=== Task brief ===
Reproduce the listing below line for line, with no changes at all.

=== Data to use ===
--------

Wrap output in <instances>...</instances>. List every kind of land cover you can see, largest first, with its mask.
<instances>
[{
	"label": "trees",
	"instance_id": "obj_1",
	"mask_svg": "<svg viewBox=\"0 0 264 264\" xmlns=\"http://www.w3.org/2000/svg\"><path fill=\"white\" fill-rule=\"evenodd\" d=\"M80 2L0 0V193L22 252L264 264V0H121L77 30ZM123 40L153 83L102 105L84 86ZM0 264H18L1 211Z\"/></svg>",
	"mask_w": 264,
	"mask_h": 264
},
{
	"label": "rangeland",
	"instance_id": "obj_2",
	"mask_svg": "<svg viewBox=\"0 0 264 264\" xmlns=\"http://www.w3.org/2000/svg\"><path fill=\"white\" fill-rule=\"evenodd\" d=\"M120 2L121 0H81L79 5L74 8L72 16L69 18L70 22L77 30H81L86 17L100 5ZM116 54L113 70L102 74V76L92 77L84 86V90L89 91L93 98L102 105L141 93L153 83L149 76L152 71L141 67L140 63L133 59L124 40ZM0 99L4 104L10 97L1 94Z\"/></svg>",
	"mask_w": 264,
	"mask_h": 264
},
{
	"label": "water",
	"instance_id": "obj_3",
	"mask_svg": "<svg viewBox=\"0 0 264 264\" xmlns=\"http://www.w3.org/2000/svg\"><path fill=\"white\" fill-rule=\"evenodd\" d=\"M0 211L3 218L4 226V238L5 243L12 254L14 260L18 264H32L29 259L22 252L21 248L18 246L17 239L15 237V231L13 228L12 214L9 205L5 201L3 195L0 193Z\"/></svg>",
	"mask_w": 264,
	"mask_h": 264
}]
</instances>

--------

=== Final result ===
Wrap output in <instances>...</instances>. List every kind of land cover you can see, largest first, with its mask.
<instances>
[{
	"label": "trees",
	"instance_id": "obj_1",
	"mask_svg": "<svg viewBox=\"0 0 264 264\" xmlns=\"http://www.w3.org/2000/svg\"><path fill=\"white\" fill-rule=\"evenodd\" d=\"M80 2L0 0V193L22 252L264 264V0H121L77 30ZM123 40L153 83L102 105L84 86ZM0 264H18L1 211Z\"/></svg>",
	"mask_w": 264,
	"mask_h": 264
},
{
	"label": "rangeland",
	"instance_id": "obj_2",
	"mask_svg": "<svg viewBox=\"0 0 264 264\" xmlns=\"http://www.w3.org/2000/svg\"><path fill=\"white\" fill-rule=\"evenodd\" d=\"M120 2L121 0H81L79 5L74 8L72 16L69 18L70 22L77 30H81L86 17L100 5ZM116 54L113 70L102 74V76L92 77L84 86V90L89 91L93 98L102 105L141 93L153 83L149 76L152 71L141 67L140 63L133 59L124 40ZM0 99L4 104L10 97L1 94Z\"/></svg>",
	"mask_w": 264,
	"mask_h": 264
},
{
	"label": "water",
	"instance_id": "obj_3",
	"mask_svg": "<svg viewBox=\"0 0 264 264\" xmlns=\"http://www.w3.org/2000/svg\"><path fill=\"white\" fill-rule=\"evenodd\" d=\"M0 211L3 218L4 226V238L5 243L12 254L14 260L18 264H32L29 259L22 252L21 248L18 246L17 239L15 237V231L13 228L12 214L9 205L5 201L3 195L0 193Z\"/></svg>",
	"mask_w": 264,
	"mask_h": 264
}]
</instances>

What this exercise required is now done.